-- Opening Marker --

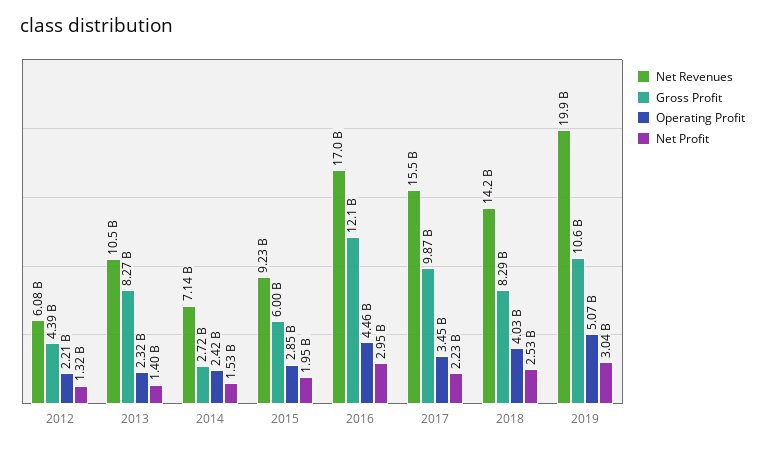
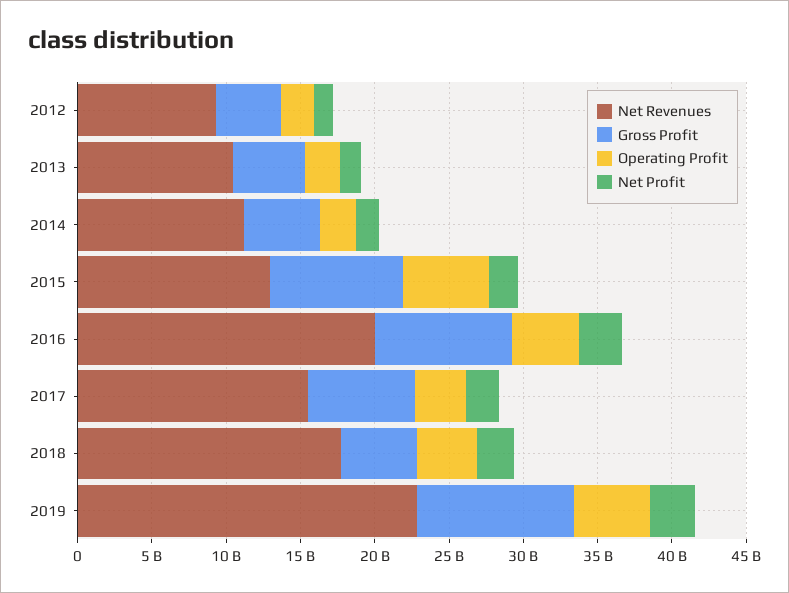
  {
    "Net Revenues": {
-     "2012": 6080000000,
+     "2012": 9000000000,
      "2013": 10500000000,
-     "2014": 7140000000,
+     "2014": 11000000000,
-     "2015": 9230000000,
+     "2015": 13000000000,
-     "2016": 17000000000,
+     "2016": 20000000000,
      "2017": 15500000000,
-     "2018": 14200000000,
+     "2018": 18000000000,
-     "2019": 19900000000
+     "2019": 23000000000
    },
    "Gross Profit": {
      "2012": 4390000000,
-     "2013": 8270000000,
+     "2013": 5000000000,
-     "2014": 2720000000,
+     "2014": 5000000000,
-     "2015": 6000000000,
+     "2015": 9000000000,
-     "2016": 12100000000,
+     "2016": 9000000000,
-     "2017": 9870000000,
+     "2017": 7000000000,
-     "2018": 8290000000,
+     "2018": 5000000000,
      "2019": 10600000000
    },
    "Operating Profit": {
      "2012": 2210000000,
      "2013": 2320000000,
      "2014": 2420000000,
-     "2015": 2850000000,
+     "2015": 6000000000,
      "2016": 4460000000,
      "2017": 3450000000,
      "2018": 4030000000,
      "2019": 5070000000
    },
    "Net Profit": {
      "2012": 1320000000,
      "2013": 1400000000,
      "2014": 1530000000,
      "2015": 1950000000,
      "2016": 2950000000,
      "2017": 2230000000,
      "2018": 2530000000,
      "2019": 3040000000
    }
  }

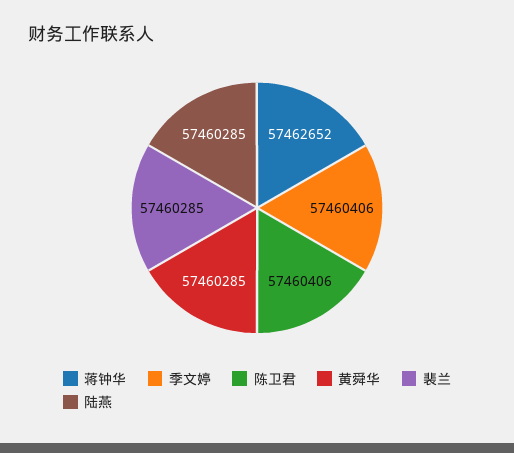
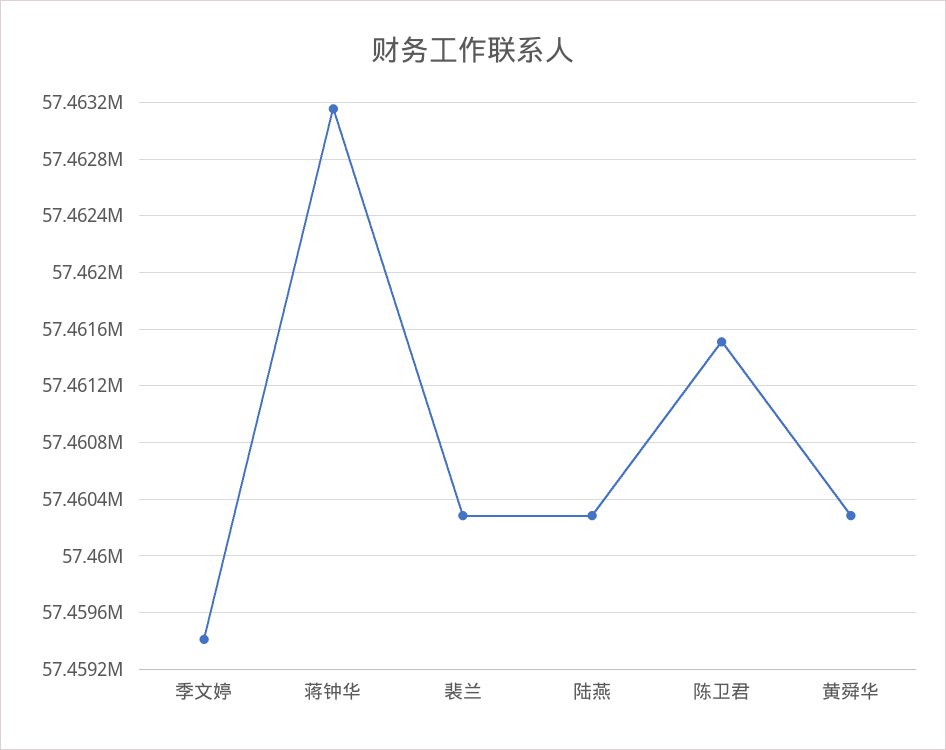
  {
-   "蒋钟华": 57462652,
+   "蒋钟华": 57463150,
-   "季文婷": 57460406,
+   "季文婷": 57459400,
-   "陈卫君": 57460406,
+   "陈卫君": 57461500,
    "黄舜华": 57460285,
    "裴兰": 57460285,
    "陆燕": 57460285
  }

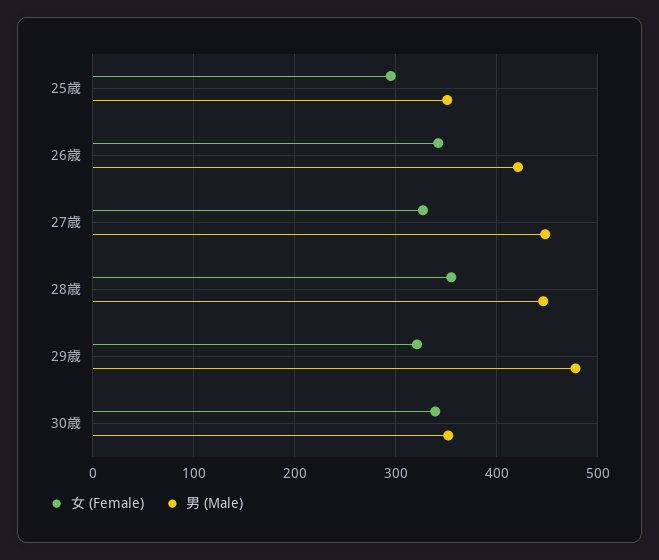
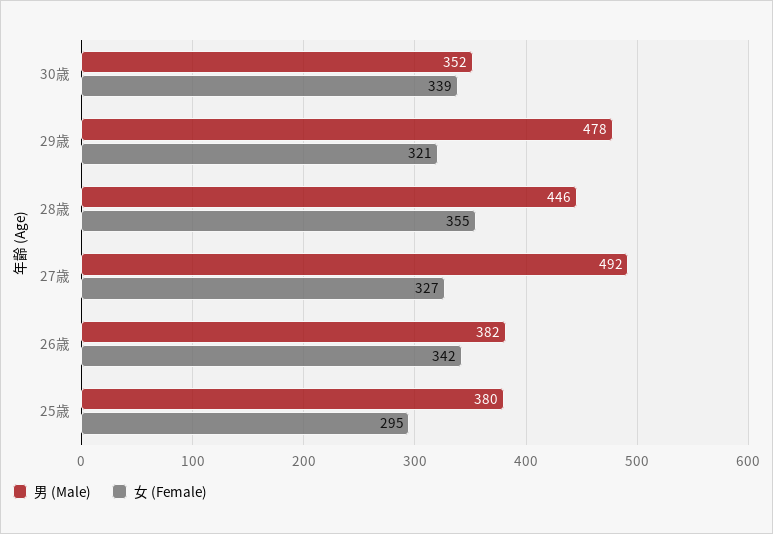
  {
    "女 (Female)": {
      "25歳": 295,
      "26歳": 342,
      "27歳": 327,
      "28歳": 355,
      "29歳": 321,
      "30歳": 339
    },
    "男 (Male)": {
-     "25歳": 350,
+     "25歳": 380,
-     "26歳": 420,
+     "26歳": 382,
-     "27歳": 450,
+     "27歳": 492,
      "28歳": 446,
      "29歳": 478,
      "30歳": 352
    }
  }

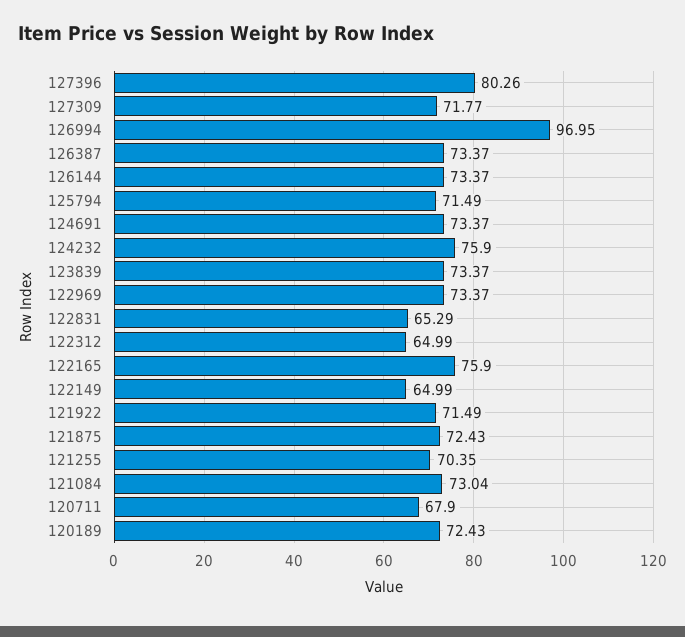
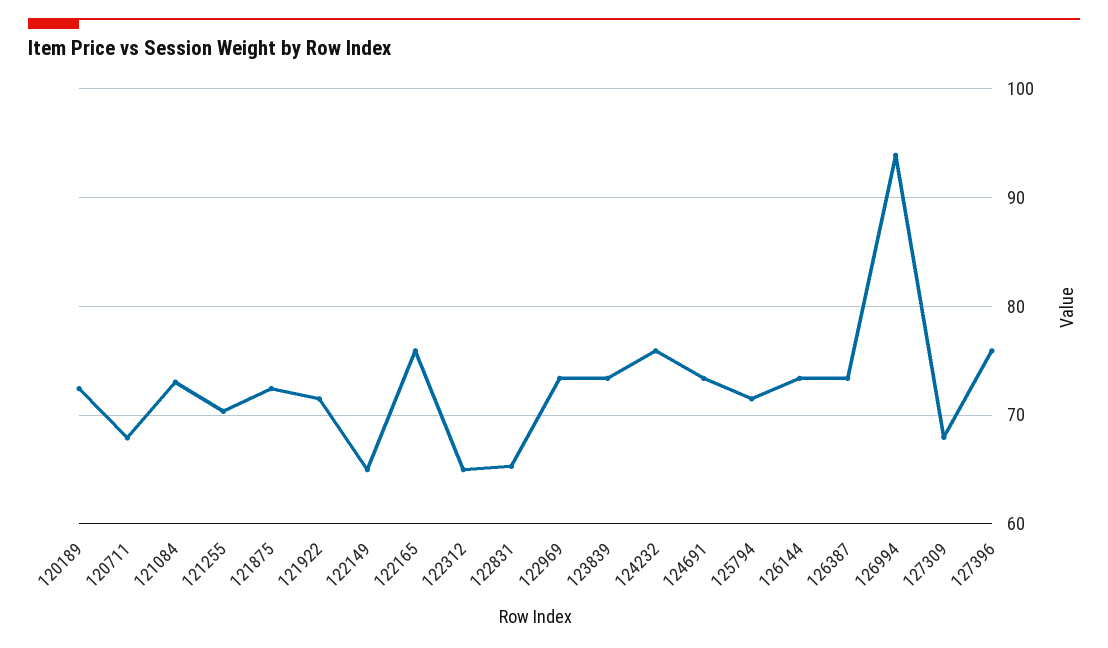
  {
-   "127396": 80.26,
+   "127396": 76,
-   "127309": 71.77,
+   "127309": 68,
-   "126994": 96.95,
+   "126994": 94,
    "126387": 73.37,
    "126144": 73.37,
    "125794": 71.49,
    "124691": 73.37,
    "124232": 75.9,
    "123839": 73.37,
    "122969": 73.37,
    "122831": 65.29,
    "122312": 64.99,
    "122165": 75.9,
    "122149": 64.99,
    "121922": 71.49,
    "121875": 72.43,
    "121255": 70.35,
    "121084": 73.04,
    "120711": 67.9,
    "120189": 72.43
  }

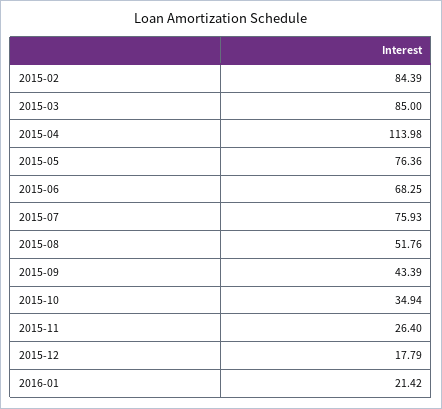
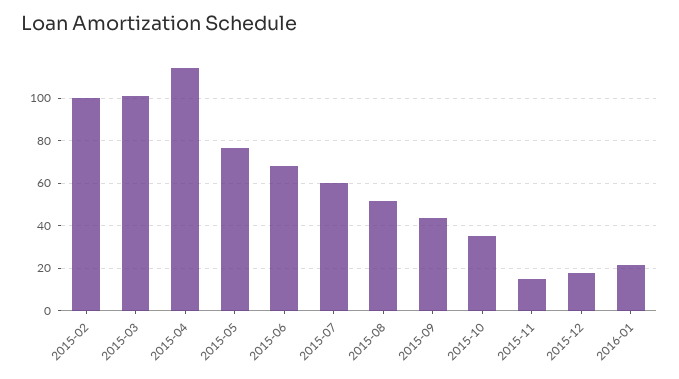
  {
-   "2015-02": 84.39,
+   "2015-02": 100,
-   "2015-03": 85,
+   "2015-03": 100,
    "2015-04": 113.98,
    "2015-05": 76.36,
    "2015-06": 68.25,
-   "2015-07": 75.93,
+   "2015-07": 60,
    "2015-08": 51.76,
    "2015-09": 43.39,
    "2015-10": 34.94,
-   "2015-11": 26.4,
+   "2015-11": 15,
    "2015-12": 17.79,
    "2016-01": 21.42
  }

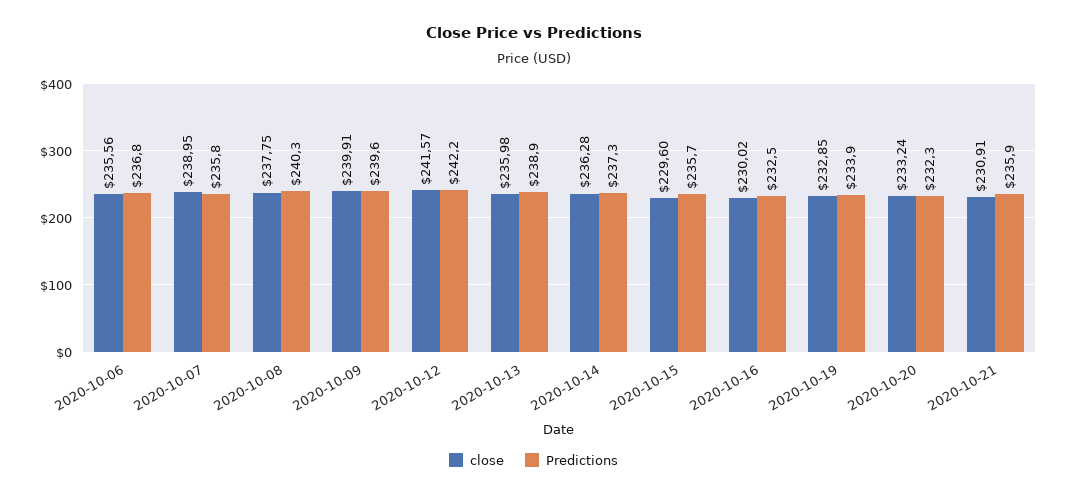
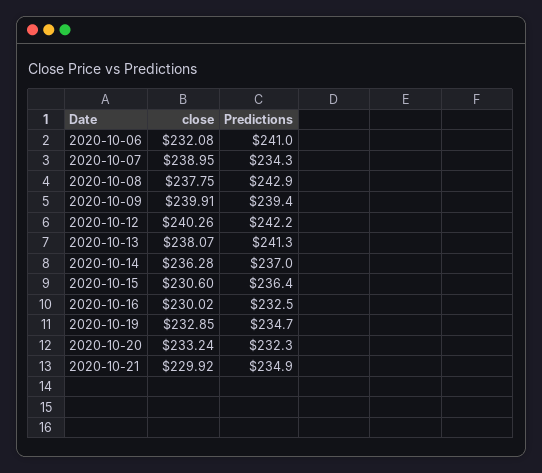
  {
    "close": {
-     "2020-10-06": 235.56,
+     "2020-10-06": 232.08,
      "2020-10-07": 238.95,
      "2020-10-08": 237.75,
      "2020-10-09": 239.91,
-     "2020-10-12": 241.57,
+     "2020-10-12": 240.26,
-     "2020-10-13": 235.98,
+     "2020-10-13": 238.07,
      "2020-10-14": 236.28,
-     "2020-10-15": 229.6,
+     "2020-10-15": 230.6,
      "2020-10-16": 230.02,
      "2020-10-19": 232.85,
      "2020-10-20": 233.24,
-     "2020-10-21": 230.91
+     "2020-10-21": 229.92
    },
    "Predictions": {
-     "2020-10-06": 236.8,
+     "2020-10-06": 241,
-     "2020-10-07": 235.8,
+     "2020-10-07": 234.3,
-     "2020-10-08": 240.3,
+     "2020-10-08": 242.9,
-     "2020-10-09": 239.6,
+     "2020-10-09": 239.4,
      "2020-10-12": 242.2,
-     "2020-10-13": 238.9,
+     "2020-10-13": 241.3,
-     "2020-10-14": 237.3,
+     "2020-10-14": 237,
-     "2020-10-15": 235.7,
+     "2020-10-15": 236.4,
      "2020-10-16": 232.5,
-     "2020-10-19": 233.9,
+     "2020-10-19": 234.7,
      "2020-10-20": 232.3,
-     "2020-10-21": 235.9
+     "2020-10-21": 234.9
    }
  }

-- Closing Marker --

• Your task:
Copy out the material above in full and exactly, but with no pictures.

• Solution below:
  {
    "Net Revenues": {
-     "2012": 6080000000,
+     "2012": 9000000000,
      "2013": 10500000000,
-     "2014": 7140000000,
+     "2014": 11000000000,
-     "2015": 9230000000,
+     "2015": 13000000000,
-     "2016": 17000000000,
+     "2016": 20000000000,
      "2017": 15500000000,
-     "2018": 14200000000,
+     "2018": 18000000000,
-     "2019": 19900000000
+     "2019": 23000000000
    },
    "Gross Profit": {
      "2012": 4390000000,
-     "2013": 8270000000,
+     "2013": 5000000000,
-     "2014": 2720000000,
+     "2014": 5000000000,
-     "2015": 6000000000,
+     "2015": 9000000000,
-     "2016": 12100000000,
+     "2016": 9000000000,
-     "2017": 9870000000,
+     "2017": 7000000000,
-     "2018": 8290000000,
+     "2018": 5000000000,
      "2019": 10600000000
    },
    "Operating Profit": {
      "2012": 2210000000,
      "2013": 2320000000,
      "2014": 2420000000,
-     "2015": 2850000000,
+     "2015": 6000000000,
      "2016": 4460000000,
      "2017": 3450000000,
      "2018": 4030000000,
      "2019": 5070000000
    },
    "Net Profit": {
      "2012": 1320000000,
      "2013": 1400000000,
      "2014": 1530000000,
      "2015": 1950000000,
      "2016": 2950000000,
      "2017": 2230000000,
      "2018": 2530000000,
      "2019": 3040000000
    }
  }

  {
-   "蒋钟华": 57462652,
+   "蒋钟华": 57463150,
-   "季文婷": 57460406,
+   "季文婷": 57459400,
-   "陈卫君": 57460406,
+   "陈卫君": 57461500,
    "黄舜华": 57460285,
    "裴兰": 57460285,
    "陆燕": 57460285
  }

  {
    "女 (Female)": {
      "25歳": 295,
      "26歳": 342,
      "27歳": 327,
      "28歳": 355,
      "29歳": 321,
      "30歳": 339
    },
    "男 (Male)": {
-     "25歳": 350,
+     "25歳": 380,
-     "26歳": 420,
+     "26歳": 382,
-     "27歳": 450,
+     "27歳": 492,
      "28歳": 446,
      "29歳": 478,
      "30歳": 352
    }
  }

  {
-   "127396": 80.26,
+   "127396": 76,
-   "127309": 71.77,
+   "127309": 68,
-   "126994": 96.95,
+   "126994": 94,
    "126387": 73.37,
    "126144": 73.37,
    "125794": 71.49,
    "124691": 73.37,
    "124232": 75.9,
    "123839": 73.37,
    "122969": 73.37,
    "122831": 65.29,
    "122312": 64.99,
    "122165": 75.9,
    "122149": 64.99,
    "121922": 71.49,
    "121875": 72.43,
    "121255": 70.35,
    "121084": 73.04,
    "120711": 67.9,
    "120189": 72.43
  }

  {
-   "2015-02": 84.39,
+   "2015-02": 100,
-   "2015-03": 85,
+   "2015-03": 100,
    "2015-04": 113.98,
    "2015-05": 76.36,
    "2015-06": 68.25,
-   "2015-07": 75.93,
+   "2015-07": 60,
    "2015-08": 51.76,
    "2015-09": 43.39,
    "2015-10": 34.94,
-   "2015-11": 26.4,
+   "2015-11": 15,
    "2015-12": 17.79,
    "2016-01": 21.42
  }

  {
    "close": {
-     "2020-10-06": 235.56,
+     "2020-10-06": 232.08,
      "2020-10-07": 238.95,
      "2020-10-08": 237.75,
      "2020-10-09": 239.91,
-     "2020-10-12": 241.57,
+     "2020-10-12": 240.26,
-     "2020-10-13": 235.98,
+     "2020-10-13": 238.07,
      "2020-10-14": 236.28,
-     "2020-10-15": 229.6,
+     "2020-10-15": 230.6,
      "2020-10-16": 230.02,
      "2020-10-19": 232.85,
      "2020-10-20": 233.24,
-     "2020-10-21": 230.91
+     "2020-10-21": 229.92
    },
    "Predictions": {
-     "2020-10-06": 236.8,
+     "2020-10-06": 241,
-     "2020-10-07": 235.8,
+     "2020-10-07": 234.3,
-     "2020-10-08": 240.3,
+     "2020-10-08": 242.9,
-     "2020-10-09": 239.6,
+     "2020-10-09": 239.4,
      "2020-10-12": 242.2,
-     "2020-10-13": 238.9,
+     "2020-10-13": 241.3,
-     "2020-10-14": 237.3,
+     "2020-10-14": 237,
-     "2020-10-15": 235.7,
+     "2020-10-15": 236.4,
      "2020-10-16": 232.5,
-     "2020-10-19": 233.9,
+     "2020-10-19": 234.7,
      "2020-10-20": 232.3,
-     "2020-10-21": 235.9
+     "2020-10-21": 234.9
    }
  }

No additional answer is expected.